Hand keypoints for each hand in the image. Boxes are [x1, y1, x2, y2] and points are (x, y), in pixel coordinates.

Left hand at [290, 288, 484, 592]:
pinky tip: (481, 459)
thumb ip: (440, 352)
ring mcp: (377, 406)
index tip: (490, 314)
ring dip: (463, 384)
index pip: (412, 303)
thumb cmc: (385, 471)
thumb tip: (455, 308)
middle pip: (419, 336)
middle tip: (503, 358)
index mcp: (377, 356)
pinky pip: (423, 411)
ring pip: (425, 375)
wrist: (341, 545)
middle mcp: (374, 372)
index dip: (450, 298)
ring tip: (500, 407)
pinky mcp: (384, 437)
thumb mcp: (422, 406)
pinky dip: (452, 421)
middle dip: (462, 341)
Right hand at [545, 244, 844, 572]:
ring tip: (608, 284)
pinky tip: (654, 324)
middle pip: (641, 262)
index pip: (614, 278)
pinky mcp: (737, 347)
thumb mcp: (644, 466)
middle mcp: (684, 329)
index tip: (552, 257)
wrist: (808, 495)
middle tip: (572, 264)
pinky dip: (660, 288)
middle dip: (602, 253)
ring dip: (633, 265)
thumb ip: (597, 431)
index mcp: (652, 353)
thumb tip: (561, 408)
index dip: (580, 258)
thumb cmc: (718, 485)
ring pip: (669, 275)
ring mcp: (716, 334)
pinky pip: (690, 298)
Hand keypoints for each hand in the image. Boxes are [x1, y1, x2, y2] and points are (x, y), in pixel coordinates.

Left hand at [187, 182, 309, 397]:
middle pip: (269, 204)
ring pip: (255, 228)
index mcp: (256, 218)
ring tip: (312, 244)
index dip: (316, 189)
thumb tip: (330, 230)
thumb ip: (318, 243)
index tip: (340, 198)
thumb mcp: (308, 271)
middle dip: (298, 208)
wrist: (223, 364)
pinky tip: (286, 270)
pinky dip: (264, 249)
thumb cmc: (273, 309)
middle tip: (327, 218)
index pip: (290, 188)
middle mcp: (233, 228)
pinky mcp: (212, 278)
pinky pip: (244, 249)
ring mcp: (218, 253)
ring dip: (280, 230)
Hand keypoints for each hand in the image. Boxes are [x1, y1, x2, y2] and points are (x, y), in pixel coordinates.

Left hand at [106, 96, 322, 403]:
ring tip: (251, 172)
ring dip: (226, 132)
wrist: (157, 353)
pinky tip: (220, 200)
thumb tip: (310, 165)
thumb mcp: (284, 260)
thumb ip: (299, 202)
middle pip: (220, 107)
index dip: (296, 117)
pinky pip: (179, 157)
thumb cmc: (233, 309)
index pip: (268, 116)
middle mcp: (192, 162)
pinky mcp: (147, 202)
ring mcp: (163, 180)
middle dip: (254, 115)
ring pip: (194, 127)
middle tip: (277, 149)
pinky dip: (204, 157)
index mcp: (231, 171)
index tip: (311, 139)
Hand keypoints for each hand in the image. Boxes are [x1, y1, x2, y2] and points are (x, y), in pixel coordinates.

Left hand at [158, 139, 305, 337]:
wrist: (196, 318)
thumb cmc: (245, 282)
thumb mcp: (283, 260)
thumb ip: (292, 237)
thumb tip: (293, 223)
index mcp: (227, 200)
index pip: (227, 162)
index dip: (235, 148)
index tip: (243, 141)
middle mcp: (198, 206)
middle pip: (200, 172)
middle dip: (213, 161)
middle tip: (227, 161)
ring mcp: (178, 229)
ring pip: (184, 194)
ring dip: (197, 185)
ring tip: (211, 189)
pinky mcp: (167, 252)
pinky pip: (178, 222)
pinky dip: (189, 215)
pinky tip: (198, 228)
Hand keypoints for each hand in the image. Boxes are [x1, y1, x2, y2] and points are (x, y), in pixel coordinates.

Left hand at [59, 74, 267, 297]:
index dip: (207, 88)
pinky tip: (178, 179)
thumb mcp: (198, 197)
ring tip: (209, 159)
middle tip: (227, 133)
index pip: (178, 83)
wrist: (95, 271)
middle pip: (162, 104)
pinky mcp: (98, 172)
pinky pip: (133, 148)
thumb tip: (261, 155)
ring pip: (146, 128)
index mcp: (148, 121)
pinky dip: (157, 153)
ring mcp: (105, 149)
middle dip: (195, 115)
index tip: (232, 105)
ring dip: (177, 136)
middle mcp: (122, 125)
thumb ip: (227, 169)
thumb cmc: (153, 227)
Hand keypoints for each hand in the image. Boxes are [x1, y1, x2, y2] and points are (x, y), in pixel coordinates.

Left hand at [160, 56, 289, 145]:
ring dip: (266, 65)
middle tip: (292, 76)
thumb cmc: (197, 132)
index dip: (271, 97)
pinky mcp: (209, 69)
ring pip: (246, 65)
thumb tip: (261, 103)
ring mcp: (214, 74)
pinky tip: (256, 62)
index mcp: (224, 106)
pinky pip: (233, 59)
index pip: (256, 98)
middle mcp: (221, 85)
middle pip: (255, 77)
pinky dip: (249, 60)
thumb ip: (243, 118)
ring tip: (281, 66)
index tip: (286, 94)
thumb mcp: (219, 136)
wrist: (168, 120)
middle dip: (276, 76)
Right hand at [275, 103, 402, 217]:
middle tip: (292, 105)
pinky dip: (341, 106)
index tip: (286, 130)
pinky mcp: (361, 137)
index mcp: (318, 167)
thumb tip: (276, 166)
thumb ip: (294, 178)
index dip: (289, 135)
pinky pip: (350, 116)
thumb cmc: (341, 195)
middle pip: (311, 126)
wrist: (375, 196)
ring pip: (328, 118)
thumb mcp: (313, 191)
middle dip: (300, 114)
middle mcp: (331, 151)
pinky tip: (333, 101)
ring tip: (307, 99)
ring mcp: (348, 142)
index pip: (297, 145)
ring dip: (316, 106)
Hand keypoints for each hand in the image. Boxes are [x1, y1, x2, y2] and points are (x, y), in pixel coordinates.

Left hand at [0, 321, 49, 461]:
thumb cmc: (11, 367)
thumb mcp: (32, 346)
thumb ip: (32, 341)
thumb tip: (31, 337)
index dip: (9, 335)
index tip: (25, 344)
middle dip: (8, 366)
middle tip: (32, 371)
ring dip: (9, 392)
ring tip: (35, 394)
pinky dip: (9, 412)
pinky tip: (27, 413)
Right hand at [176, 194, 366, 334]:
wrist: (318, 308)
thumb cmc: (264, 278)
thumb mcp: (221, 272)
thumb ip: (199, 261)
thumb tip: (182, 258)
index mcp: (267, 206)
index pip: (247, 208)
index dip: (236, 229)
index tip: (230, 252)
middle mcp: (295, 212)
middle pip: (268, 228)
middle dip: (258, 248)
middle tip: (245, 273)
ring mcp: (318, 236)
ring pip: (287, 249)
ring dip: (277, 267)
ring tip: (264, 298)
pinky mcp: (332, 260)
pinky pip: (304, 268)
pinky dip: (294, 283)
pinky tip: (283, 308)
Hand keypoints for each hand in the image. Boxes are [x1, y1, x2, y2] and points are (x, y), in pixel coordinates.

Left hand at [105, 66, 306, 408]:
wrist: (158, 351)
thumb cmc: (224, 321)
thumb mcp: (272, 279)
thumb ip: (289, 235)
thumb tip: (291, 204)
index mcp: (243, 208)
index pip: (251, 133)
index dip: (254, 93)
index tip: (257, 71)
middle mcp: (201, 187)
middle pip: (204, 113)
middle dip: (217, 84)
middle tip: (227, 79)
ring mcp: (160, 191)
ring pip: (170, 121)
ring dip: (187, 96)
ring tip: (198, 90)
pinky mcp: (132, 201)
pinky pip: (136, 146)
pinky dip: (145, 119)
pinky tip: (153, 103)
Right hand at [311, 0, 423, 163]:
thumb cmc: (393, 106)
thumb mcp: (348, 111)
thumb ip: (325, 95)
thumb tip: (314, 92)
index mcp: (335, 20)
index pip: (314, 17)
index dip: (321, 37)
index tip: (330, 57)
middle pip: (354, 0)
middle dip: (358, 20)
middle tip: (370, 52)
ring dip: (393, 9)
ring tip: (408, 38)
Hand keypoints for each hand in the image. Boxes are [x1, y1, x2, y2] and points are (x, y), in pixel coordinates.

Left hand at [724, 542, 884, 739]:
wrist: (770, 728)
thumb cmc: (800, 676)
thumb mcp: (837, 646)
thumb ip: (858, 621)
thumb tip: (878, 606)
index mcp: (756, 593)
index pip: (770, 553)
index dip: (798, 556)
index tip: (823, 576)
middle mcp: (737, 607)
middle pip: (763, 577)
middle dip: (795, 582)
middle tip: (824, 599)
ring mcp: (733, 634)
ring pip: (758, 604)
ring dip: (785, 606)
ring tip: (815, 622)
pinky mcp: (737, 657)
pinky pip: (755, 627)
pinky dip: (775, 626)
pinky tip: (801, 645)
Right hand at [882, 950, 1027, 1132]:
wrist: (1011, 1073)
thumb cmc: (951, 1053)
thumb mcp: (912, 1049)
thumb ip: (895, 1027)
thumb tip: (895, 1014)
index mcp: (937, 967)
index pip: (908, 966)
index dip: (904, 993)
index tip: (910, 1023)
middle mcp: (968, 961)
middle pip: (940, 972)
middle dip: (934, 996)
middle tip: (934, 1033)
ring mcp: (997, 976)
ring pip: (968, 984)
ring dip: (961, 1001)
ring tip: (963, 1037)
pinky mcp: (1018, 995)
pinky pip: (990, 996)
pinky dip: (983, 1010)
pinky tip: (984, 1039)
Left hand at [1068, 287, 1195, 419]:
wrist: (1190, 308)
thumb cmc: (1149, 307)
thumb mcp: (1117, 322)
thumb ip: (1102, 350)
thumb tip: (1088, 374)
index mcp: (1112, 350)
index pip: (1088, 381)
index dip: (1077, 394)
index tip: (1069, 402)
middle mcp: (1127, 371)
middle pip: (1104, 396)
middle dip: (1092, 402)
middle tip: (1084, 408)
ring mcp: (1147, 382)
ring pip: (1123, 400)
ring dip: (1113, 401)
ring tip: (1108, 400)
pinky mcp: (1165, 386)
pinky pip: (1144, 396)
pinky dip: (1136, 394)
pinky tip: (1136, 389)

INSTRUCTIONS FOR THE TASK: A single integer is the expected output: the number of lines in the data that include the word "Right".

COMPLETED TASK: 5